Once the middle of winter was past and the days began to lengthen, thoughts could begin to develop into travel plans with an end to all the chores of life on base. Cooking, feeding about 100 dogs with frozen seal meat every other day, collecting ice for the water tanks, both the latter involving the use of some dogs who otherwise got bored stiff living out in their snow drifts near the hut except for those bitches producing replacements!

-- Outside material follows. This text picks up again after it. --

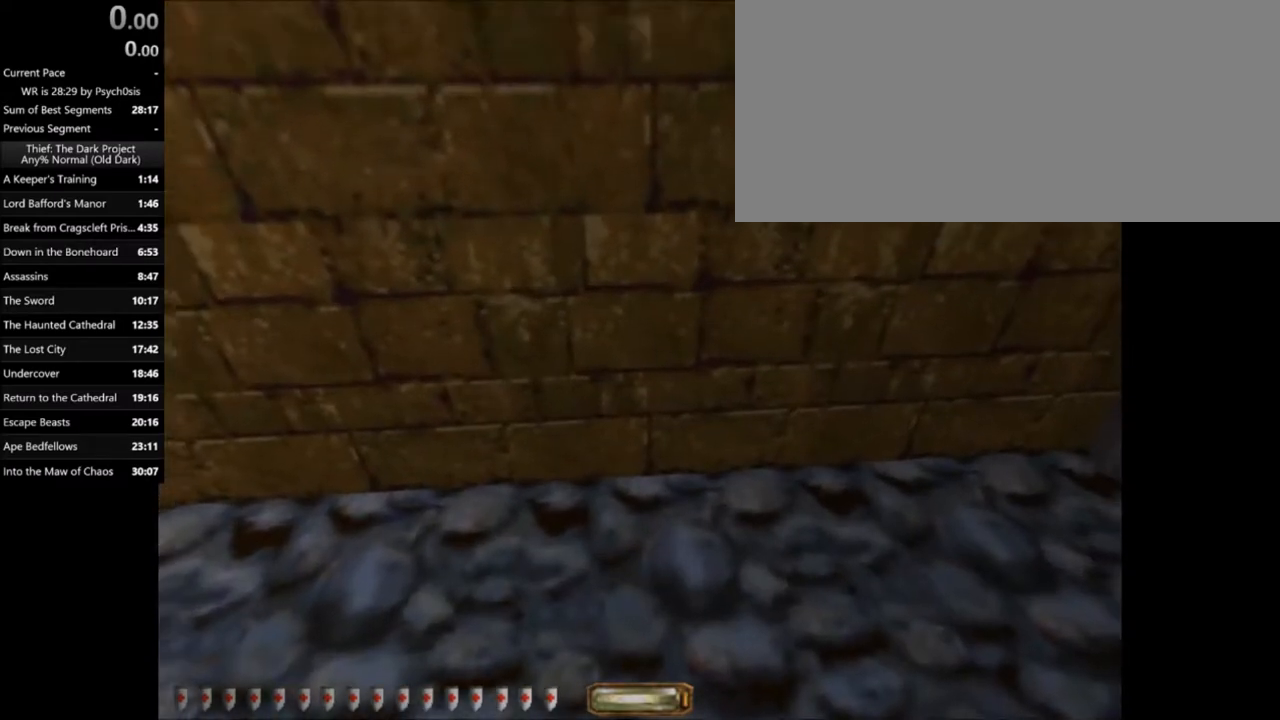
{"keys": [], "mouse": [], "events": []}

Cooking, cleaning and working up photos and field notes were necessary chores not to mention stoking the coal stoves which were the only means of heating the hut, and servicing the small diesel generator which provided barely enough power for  a short part of the day for lighting and for the radio transmitter. No such luxury as 24 hour power or electric space heating; the hut was kept warm with coal-burning stoves and a large pile of sacks of coal stored outside made a good nest for any puppies loose around the base. We had a small photographic dark room built around the kitchen chimney where it was warm enough to process colour film – sometimes. If it was stormy outside, the kitchen stove would be almost red hot. There was usually a need to build a new sledge from parts shipped in from a yacht-manufacturing workshop in the UK. They were the traditional Nansen design and amazingly strong when made properly, capable of carrying half a ton or more, yet only made from wood, rawhide and some metal for the bridges.

Winter Depot Laying (Photo: Dave Matthews)

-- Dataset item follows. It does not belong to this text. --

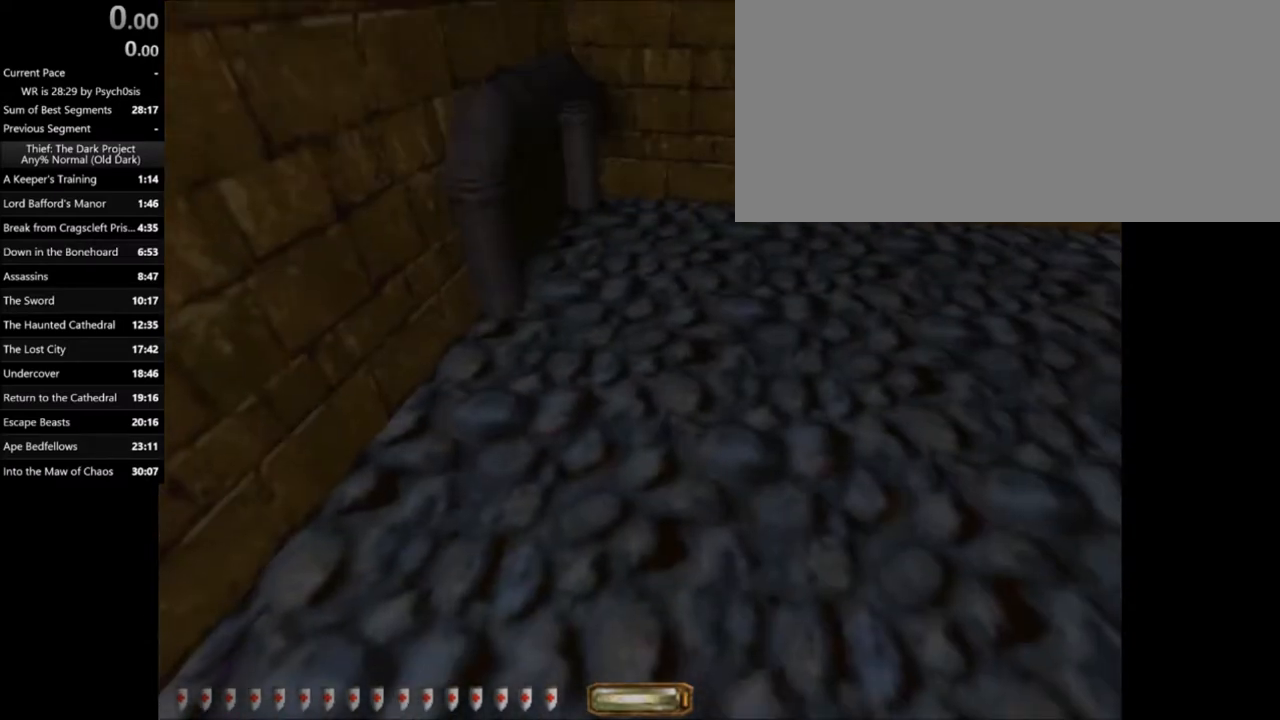
{"keys": ["d"], "mouse": [], "events": [[300, "d", "down"]]}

Our early spring  season started off with a communal depot laying trip in August, with five dog teams and sledges going south to the Wordie Ice Shelf ready for the new season’s survey work by the teams due to work there. Putting in these depots was always a cold hard slog at the best of times and this trip was no exception. Cold, dark, and hard work, the sole aim being to be able to dump as large a depot as possible for the summer work teams as far south as possible, keeping the bare minimum for the run empty back to base.

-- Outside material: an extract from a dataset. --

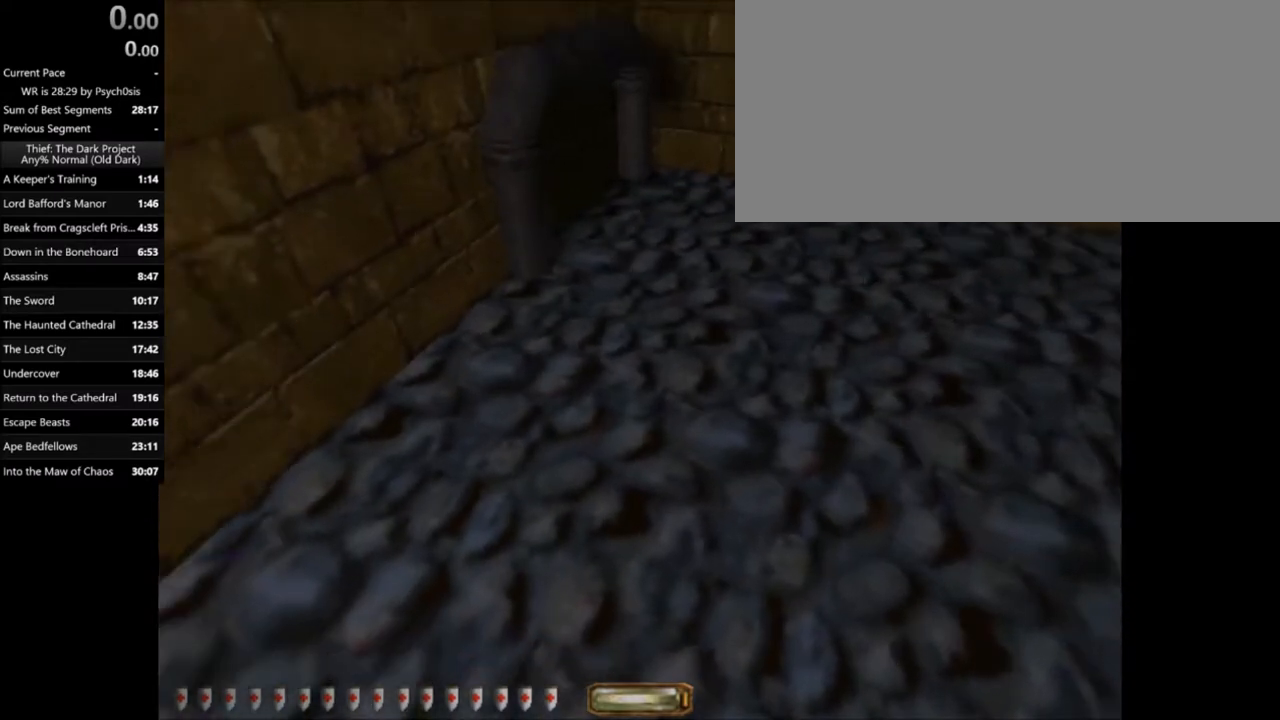
{"keys": [], "mouse": [], "events": [[34, "d", "up"]]}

Winter Camping on the sea-ice
(Photo: Dave Matthews)

Much of the route lay on sea ice which normally gave us a smooth run on good surfaces, but not this year; areas of rough broken ice alternating with large areas of deep soft snow; not good running for the dogs. This trip lasted a full month [[?use captions here]], but by September we were once more re-established at the Horseshoe hut and normal survey routine could be started again. This meant  travelling around the furthest reaches of northern Marguerite Bay, surely one of the most beautiful areas of the Antarctic Peninsula as the wildlife of penguins and seals began to return for the summer.

Self on Trifid Summit (Photo: Ken Doyle)

The rest of our season mercifully passed uneventfully, working with Ken Doyle and John Noble and filling in gaps in the map around Square Bay and relatively safe from storm winds. A way of getting back to base at the end of the spring was always at the back of our minds. There were possible overland lines of retreat which didn’t involve long sea ice sections, probably the best of them from the corner of Square Bay past Mount Wilcox, but these routes were unknown and beyond our limited capabilities, so a careful watch on the sea ice around Camp Point and Lagotellerie Island was an integral part of our daily planning, camping sometimes on a patch of level ground and sometimes on the sea ice itself; not easy to get any restful sleep knowing that we might be blown adrift as an ice floe if the wind picked up.

Ken Doyle and Jet Plane Tabling Mapping (Photo: Dave Matthews)
Mt. Wilcox from the aircraft (Photo: Dave Matthews)
Camp Point and South (Photo: Dave Matthews)

Eventually it was time to hi-tail it around Camp Point and back to Stonington and safety.

This left  a few short journeys to be done directly from Stonington on terra firma. Summer sledging in beautiful and not too demanding country and a flight in the old Otter aircraft which helped to fill in a few gaps in the primitive field mapping techniques, taking photos through a glass panel in the floor to the fuselage.

My time was up. After two years in which we had not seen a female human being or driven a car, it was time to face the prospect of our return to civilisation with all the unknowns that that involved.